## Your goal:
Return everything in the melanopsin passage from "Melanopsin and light" down to "at 480 nanometers.", copied word for word.

## Excerpted text:
* * * * * * *

In 2013, the CRC researchers and their colleagues at Harvard and the University of Montreal argued strongly in favour of the involvement of melanopsin-expressing ganglion cells in brain response recorded during a cognitive and auditory task(2). For this task, the researchers recruited 3 of those very rare blind people who still have their melanopsin-expressing ganglion cells (9 at the time of the study). Thanks to FMRI technology, they were able to demonstrate that the brain responses of these subjects were strongly affected by the presence or absence of blue light during the test. “Nevertheless, these results do not allow us to draw any definitive conclusions with regard to the involvement of melanopsin in the brain responses of sighted people”, indicates Gilles Vandewalle. “Indeed, being blind for several years clearly changes brain function”.

Melanopsin and light

The neuroscientists at CRC wanted to go a step further and, in order to do so, formed a collaboration with Howard Cooper’s team, at the Chronobiology Department of the Stem Cell and Brain Research Institute at INSERM (Lyon). This researcher had notably demonstrated that in both animals and humans, melanopsin is a photopigment capable of regenerating itself. In this way, it is different to cones and rods. When cones and rods capture a photon and transmit the light to the brain, they become inactive and have to transit by means of a specialized cell whose mission is to regenerate them. While melanopsin becomes inactive, it too, having captured and transmitted light information, is capable of regenerating itself spontaneously in the cell that harbors it, on contact with a photon with a different wavelength to that to which it is most sensitive: blue at 480 nanometers.

“Melanopsin is less sensitive to green (520 nanometers), and even less so to red (600 nanometers)”, explains Gilles Vandewalle. “On the other hand, it is the red that shows maximum efficiency in terms of its self-regeneration. The green that we chose as a light-test for our experiments (see infr) has the property of converting the same proportion of molecules of active melanopsin into inactive molecules as it has for converting inactive molecules of the pigment into active molecules”.

* * * * * * *

Data items
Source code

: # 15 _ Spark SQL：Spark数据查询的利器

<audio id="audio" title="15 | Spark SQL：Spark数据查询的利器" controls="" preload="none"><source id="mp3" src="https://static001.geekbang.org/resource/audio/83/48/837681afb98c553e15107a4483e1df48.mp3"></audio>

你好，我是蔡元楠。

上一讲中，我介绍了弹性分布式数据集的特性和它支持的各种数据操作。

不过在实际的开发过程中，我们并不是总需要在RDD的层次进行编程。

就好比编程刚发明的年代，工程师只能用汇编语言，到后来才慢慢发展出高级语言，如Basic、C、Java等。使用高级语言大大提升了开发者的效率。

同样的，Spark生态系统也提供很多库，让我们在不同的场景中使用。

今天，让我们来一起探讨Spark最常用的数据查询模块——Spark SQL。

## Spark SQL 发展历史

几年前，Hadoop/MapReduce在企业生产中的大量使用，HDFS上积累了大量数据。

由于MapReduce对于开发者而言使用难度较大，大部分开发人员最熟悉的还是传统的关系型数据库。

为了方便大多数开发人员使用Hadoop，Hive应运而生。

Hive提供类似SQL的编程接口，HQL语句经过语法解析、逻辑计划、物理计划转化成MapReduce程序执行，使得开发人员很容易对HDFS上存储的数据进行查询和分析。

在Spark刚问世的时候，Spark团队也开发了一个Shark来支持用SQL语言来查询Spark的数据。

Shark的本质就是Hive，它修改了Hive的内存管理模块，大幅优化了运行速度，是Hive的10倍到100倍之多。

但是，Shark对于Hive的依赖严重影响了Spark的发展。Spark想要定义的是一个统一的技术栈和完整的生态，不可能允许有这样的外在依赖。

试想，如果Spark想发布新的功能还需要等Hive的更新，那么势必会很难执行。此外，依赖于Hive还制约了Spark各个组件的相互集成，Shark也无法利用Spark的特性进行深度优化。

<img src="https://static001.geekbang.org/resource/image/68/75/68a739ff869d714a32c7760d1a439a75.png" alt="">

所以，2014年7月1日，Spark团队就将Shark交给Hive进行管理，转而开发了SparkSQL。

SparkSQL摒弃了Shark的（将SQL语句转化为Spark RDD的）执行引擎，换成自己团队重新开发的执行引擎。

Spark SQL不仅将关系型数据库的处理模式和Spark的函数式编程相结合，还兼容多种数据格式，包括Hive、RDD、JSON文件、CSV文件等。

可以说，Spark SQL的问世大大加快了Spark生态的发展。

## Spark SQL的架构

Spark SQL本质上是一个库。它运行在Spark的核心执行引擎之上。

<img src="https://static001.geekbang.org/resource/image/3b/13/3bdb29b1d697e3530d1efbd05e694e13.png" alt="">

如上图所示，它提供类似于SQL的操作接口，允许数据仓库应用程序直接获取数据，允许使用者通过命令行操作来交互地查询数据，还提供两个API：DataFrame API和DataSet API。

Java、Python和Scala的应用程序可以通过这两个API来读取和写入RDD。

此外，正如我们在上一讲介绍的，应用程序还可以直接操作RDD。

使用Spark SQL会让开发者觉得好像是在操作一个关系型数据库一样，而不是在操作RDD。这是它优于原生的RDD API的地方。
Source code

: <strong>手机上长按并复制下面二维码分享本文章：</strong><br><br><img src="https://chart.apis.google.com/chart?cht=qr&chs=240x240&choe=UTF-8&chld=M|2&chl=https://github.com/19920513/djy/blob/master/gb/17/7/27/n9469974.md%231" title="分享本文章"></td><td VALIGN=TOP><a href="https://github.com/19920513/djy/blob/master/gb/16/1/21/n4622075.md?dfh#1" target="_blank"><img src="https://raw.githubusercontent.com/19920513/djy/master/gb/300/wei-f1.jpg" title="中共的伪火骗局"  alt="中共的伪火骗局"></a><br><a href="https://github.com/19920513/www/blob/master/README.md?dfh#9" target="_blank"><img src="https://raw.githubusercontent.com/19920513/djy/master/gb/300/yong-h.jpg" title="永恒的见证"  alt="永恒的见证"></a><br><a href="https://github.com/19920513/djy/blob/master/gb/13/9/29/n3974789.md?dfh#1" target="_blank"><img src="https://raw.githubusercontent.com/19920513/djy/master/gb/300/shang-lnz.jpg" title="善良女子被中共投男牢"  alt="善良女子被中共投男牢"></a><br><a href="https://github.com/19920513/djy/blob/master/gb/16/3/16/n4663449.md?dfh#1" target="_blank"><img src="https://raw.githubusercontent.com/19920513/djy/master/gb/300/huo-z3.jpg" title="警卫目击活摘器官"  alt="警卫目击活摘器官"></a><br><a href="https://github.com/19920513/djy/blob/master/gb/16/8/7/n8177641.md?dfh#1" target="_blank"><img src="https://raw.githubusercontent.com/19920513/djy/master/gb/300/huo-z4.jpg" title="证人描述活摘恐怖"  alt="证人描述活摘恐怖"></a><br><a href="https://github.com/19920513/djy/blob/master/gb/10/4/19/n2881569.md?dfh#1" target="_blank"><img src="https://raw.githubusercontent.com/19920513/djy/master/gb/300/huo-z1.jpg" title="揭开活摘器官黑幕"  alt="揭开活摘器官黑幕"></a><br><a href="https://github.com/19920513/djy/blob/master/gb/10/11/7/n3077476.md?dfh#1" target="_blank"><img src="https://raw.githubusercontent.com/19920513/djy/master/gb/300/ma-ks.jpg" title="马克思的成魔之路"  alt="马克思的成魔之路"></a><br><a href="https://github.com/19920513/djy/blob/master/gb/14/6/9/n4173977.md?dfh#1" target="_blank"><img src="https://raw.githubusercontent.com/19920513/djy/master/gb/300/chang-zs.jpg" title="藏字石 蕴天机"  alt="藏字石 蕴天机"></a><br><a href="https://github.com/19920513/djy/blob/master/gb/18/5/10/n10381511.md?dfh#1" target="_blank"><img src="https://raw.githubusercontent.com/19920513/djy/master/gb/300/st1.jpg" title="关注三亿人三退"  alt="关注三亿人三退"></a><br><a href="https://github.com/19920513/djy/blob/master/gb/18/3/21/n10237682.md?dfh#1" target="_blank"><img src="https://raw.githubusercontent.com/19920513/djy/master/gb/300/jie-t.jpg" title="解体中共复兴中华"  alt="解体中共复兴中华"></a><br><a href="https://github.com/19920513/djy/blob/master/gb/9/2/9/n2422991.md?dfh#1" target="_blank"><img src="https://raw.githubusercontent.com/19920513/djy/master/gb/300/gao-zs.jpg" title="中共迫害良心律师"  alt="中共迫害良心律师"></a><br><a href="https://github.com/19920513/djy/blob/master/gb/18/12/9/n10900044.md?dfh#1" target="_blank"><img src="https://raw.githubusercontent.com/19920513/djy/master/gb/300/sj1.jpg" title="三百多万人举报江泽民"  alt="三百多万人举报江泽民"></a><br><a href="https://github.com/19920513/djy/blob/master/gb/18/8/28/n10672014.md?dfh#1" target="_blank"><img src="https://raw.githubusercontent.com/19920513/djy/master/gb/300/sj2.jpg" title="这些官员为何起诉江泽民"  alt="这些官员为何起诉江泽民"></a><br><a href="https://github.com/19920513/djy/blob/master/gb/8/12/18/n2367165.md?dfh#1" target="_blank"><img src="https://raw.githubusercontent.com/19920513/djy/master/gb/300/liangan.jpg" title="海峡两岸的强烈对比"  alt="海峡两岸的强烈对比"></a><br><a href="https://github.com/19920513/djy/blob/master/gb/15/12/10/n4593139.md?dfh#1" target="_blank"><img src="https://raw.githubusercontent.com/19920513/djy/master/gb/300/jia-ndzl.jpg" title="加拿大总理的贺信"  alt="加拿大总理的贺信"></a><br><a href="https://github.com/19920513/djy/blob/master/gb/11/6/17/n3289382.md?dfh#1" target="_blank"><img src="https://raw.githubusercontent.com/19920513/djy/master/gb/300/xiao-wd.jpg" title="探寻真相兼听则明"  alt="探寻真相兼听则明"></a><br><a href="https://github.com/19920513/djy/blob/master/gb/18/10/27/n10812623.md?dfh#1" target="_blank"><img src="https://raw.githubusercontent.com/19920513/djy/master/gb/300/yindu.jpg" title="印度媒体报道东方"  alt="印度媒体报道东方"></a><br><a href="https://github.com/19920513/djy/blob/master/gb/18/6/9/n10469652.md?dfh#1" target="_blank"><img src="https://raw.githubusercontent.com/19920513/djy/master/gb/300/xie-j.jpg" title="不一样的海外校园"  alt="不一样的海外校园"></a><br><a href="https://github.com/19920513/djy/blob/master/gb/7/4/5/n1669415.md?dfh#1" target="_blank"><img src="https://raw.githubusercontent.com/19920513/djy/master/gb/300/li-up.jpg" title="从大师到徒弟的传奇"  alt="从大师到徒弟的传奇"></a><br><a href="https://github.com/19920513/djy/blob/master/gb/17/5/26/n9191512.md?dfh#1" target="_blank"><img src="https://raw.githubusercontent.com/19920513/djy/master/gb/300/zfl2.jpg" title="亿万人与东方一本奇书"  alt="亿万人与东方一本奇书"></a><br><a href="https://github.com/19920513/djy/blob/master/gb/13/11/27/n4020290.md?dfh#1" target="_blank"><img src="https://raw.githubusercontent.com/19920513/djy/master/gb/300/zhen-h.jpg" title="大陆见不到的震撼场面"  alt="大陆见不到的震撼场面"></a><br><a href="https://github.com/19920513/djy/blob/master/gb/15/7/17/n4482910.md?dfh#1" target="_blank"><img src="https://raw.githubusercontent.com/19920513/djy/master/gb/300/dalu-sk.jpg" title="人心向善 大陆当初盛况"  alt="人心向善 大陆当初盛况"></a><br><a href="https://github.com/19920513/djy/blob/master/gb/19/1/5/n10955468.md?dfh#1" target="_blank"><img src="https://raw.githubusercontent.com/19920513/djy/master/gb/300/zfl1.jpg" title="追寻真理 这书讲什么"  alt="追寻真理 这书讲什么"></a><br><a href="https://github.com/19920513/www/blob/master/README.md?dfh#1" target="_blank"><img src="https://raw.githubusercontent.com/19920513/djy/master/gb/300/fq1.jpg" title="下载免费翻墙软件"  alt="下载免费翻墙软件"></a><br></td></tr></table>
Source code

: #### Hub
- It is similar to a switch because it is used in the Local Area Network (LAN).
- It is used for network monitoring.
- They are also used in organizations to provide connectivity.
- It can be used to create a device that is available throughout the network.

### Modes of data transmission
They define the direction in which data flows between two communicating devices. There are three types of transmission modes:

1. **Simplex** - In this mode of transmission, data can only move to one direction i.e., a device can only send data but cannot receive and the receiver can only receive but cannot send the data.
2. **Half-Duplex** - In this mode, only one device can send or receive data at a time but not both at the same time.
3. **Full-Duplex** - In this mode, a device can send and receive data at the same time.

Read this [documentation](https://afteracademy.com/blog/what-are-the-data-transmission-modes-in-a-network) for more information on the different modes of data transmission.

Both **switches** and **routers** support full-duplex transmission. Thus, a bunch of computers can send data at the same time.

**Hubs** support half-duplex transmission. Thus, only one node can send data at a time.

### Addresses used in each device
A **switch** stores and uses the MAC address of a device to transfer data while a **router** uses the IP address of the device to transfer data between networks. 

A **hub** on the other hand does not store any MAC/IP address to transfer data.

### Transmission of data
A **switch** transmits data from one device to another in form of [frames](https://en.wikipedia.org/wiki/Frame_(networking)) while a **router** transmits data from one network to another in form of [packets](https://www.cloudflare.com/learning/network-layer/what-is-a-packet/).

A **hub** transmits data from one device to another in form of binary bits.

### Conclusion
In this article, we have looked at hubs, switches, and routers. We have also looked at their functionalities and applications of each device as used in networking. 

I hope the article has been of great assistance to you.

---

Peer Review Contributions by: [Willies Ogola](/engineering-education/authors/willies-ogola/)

* * * * * * *

## Answer below:
Melanopsin and light

The neuroscientists at CRC wanted to go a step further and, in order to do so, formed a collaboration with Howard Cooper’s team, at the Chronobiology Department of the Stem Cell and Brain Research Institute at INSERM (Lyon). This researcher had notably demonstrated that in both animals and humans, melanopsin is a photopigment capable of regenerating itself. In this way, it is different to cones and rods. When cones and rods capture a photon and transmit the light to the brain, they become inactive and have to transit by means of a specialized cell whose mission is to regenerate them. While melanopsin becomes inactive, it too, having captured and transmitted light information, is capable of regenerating itself spontaneously in the cell that harbors it, on contact with a photon with a different wavelength to that to which it is most sensitive: blue at 480 nanometers.